Write out the data below exactly as given, without any of its pictures.

◆ Entries supplied ◆
——————————

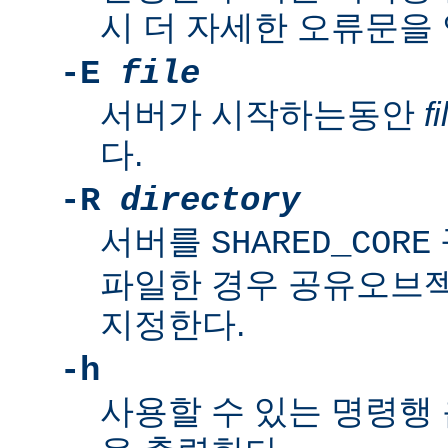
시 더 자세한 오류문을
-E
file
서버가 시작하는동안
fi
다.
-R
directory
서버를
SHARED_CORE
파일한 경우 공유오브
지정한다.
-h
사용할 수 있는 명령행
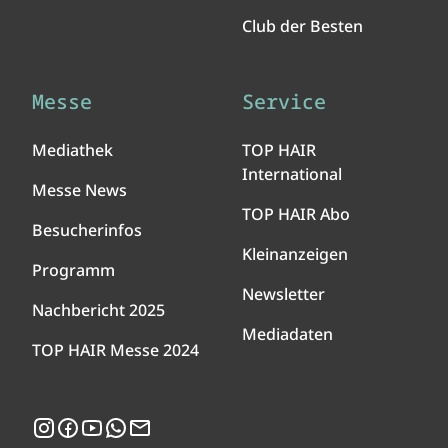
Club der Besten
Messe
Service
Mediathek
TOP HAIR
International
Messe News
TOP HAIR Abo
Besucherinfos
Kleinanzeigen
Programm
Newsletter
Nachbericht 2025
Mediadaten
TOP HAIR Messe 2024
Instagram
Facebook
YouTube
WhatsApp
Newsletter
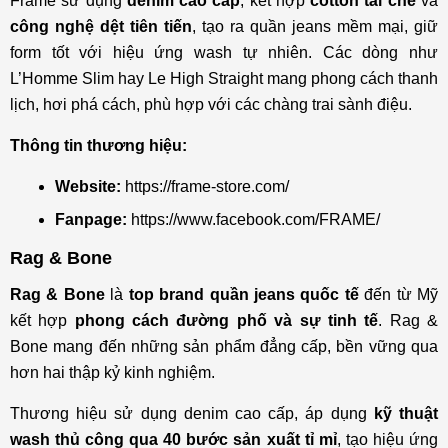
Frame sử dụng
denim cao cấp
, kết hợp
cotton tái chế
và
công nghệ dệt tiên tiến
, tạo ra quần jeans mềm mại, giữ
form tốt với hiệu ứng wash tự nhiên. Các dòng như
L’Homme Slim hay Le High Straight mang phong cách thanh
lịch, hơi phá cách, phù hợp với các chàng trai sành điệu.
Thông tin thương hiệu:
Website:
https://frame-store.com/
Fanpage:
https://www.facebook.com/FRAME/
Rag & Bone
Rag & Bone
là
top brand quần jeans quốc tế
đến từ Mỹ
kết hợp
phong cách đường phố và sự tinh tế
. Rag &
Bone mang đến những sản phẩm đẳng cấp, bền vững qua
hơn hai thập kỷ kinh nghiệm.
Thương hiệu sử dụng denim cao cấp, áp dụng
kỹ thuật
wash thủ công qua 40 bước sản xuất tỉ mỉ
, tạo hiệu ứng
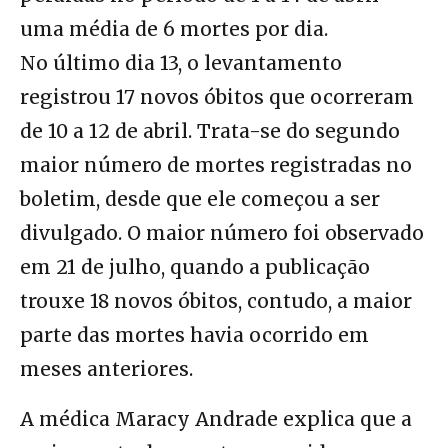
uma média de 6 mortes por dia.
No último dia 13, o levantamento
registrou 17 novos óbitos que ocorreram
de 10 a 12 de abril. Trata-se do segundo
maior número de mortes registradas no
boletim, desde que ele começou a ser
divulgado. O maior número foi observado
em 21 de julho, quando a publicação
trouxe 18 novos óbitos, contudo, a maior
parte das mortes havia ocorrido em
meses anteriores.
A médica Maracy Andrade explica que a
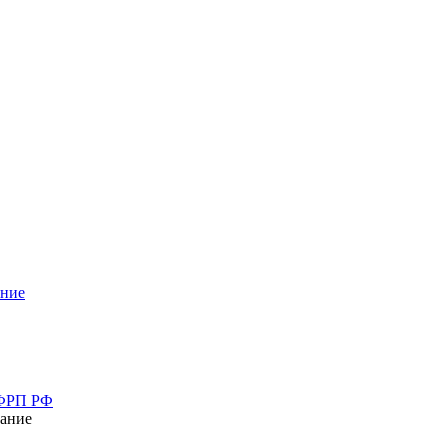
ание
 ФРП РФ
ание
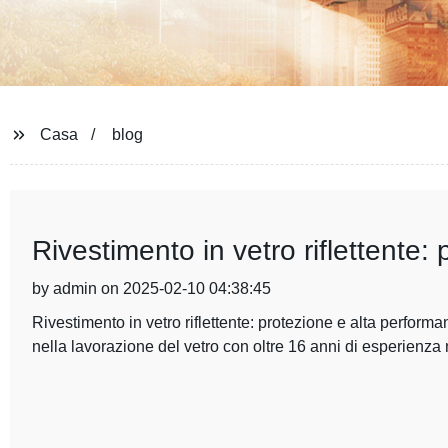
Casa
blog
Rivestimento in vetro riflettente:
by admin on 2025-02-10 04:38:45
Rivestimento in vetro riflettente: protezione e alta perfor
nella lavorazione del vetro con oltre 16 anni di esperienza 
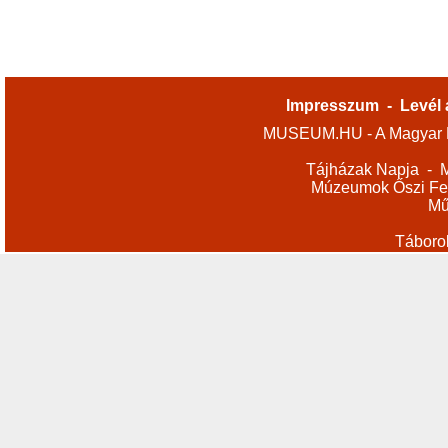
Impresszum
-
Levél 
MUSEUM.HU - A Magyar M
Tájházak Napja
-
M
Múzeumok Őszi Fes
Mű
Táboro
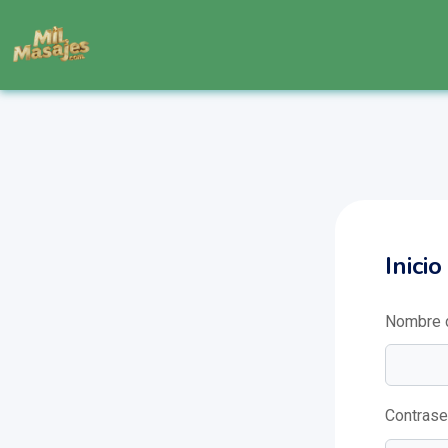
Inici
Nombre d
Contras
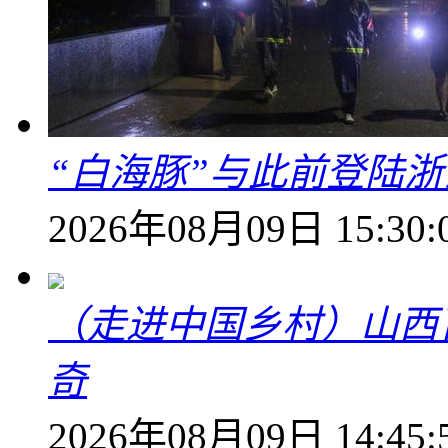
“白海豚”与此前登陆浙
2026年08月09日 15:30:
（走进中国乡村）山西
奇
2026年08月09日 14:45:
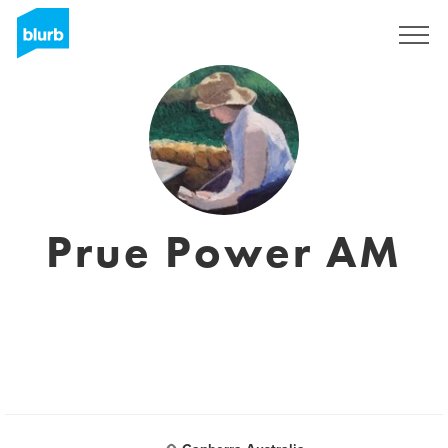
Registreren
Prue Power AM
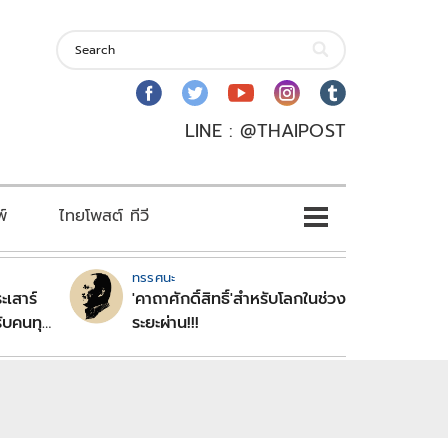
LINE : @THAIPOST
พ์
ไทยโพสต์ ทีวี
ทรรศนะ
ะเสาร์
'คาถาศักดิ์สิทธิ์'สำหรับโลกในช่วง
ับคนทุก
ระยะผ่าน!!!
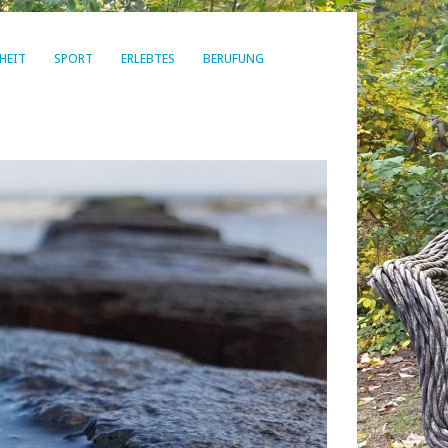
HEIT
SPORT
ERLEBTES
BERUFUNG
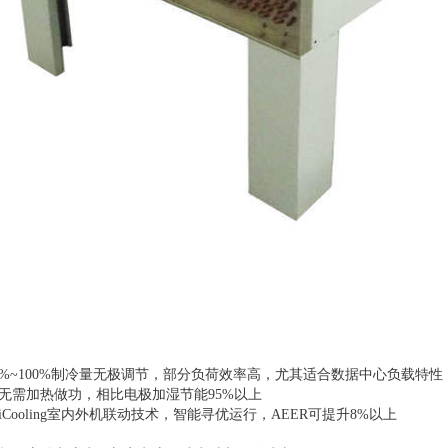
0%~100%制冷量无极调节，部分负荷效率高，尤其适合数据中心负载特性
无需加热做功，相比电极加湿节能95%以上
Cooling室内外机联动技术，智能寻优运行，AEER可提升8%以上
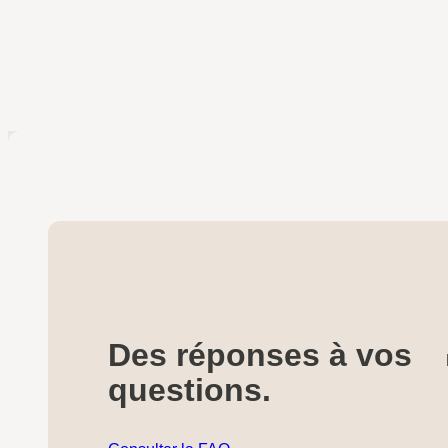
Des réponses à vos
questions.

——————————

◆ Solution ◆
시 더 자세한 오류문을
-E
file
서버가 시작하는동안
fi
다.
-R
directory
서버를
SHARED_CORE
파일한 경우 공유오브
지정한다.
-h
사용할 수 있는 명령행
Club der Besten
Messe
Service
Mediathek
TOP HAIR
International
Messe News
TOP HAIR Abo
Besucherinfos
Kleinanzeigen
Programm
Newsletter
Nachbericht 2025
Mediadaten
TOP HAIR Messe 2024
Instagram
Facebook
YouTube
WhatsApp
Newsletter
Frame sử dụng
denim cao cấp
, kết hợp
cotton tái chế
và
công nghệ dệt tiên tiến
, tạo ra quần jeans mềm mại, giữ
form tốt với hiệu ứng wash tự nhiên. Các dòng như
L’Homme Slim hay Le High Straight mang phong cách thanh
lịch, hơi phá cách, phù hợp với các chàng trai sành điệu.
Thông tin thương hiệu:
Website:
https://frame-store.com/
Fanpage:
https://www.facebook.com/FRAME/
Rag & Bone
Rag & Bone
là
top brand quần jeans quốc tế
đến từ Mỹ
kết hợp
phong cách đường phố và sự tinh tế
. Rag &
Bone mang đến những sản phẩm đẳng cấp, bền vững qua
hơn hai thập kỷ kinh nghiệm.
Thương hiệu sử dụng denim cao cấp, áp dụng
kỹ thuật
wash thủ công qua 40 bước sản xuất tỉ mỉ
, tạo hiệu ứng
uma média de 6 mortes por dia.
No último dia 13, o levantamento
registrou 17 novos óbitos que ocorreram
de 10 a 12 de abril. Trata-se do segundo
maior número de mortes registradas no
boletim, desde que ele começou a ser
divulgado. O maior número foi observado
em 21 de julho, quando a publicação
trouxe 18 novos óbitos, contudo, a maior
parte das mortes havia ocorrido em
meses anteriores.
A médica Maracy Andrade explica que a
ание
 ФРП РФ
ание
Casa
blog
Rivestimento in vetro riflettente:
by admin on 2025-02-10 04:38:45
Rivestimento in vetro riflettente: protezione e alta perfor
nella lavorazione del vetro con oltre 16 anni di esperienza 
Impresszum
-
Levél 
MUSEUM.HU - A Magyar M
Tájházak Napja
-
M
Múzeumok Őszi Fes
Mű
Táboro
Inici
Nombre d
Contras
“白海豚”与此前登陆浙
2026年08月09日 15:30:
（走进中国乡村）山西
奇
2026年08月09日 14:45:
Registreren
Prue Power AM
LINE : @THAIPOST
พ์
ไทยโพสต์ ทีวี
ทรรศนะ
ะเสาร์
'คาถาศักดิ์สิทธิ์'สำหรับโลกในช่วง
ับคนทุก
ระยะผ่าน!!!
HEIT
SPORT
ERLEBTES
BERUFUNG
0%~100%制冷量无极调节，部分负荷效率高，尤其适合数据中心负载特性
无需加热做功，相比电极加湿节能95%以上
Cooling室内外机联动技术，智能寻优运行，AEER可提升8%以上
Des réponses à vos
questions.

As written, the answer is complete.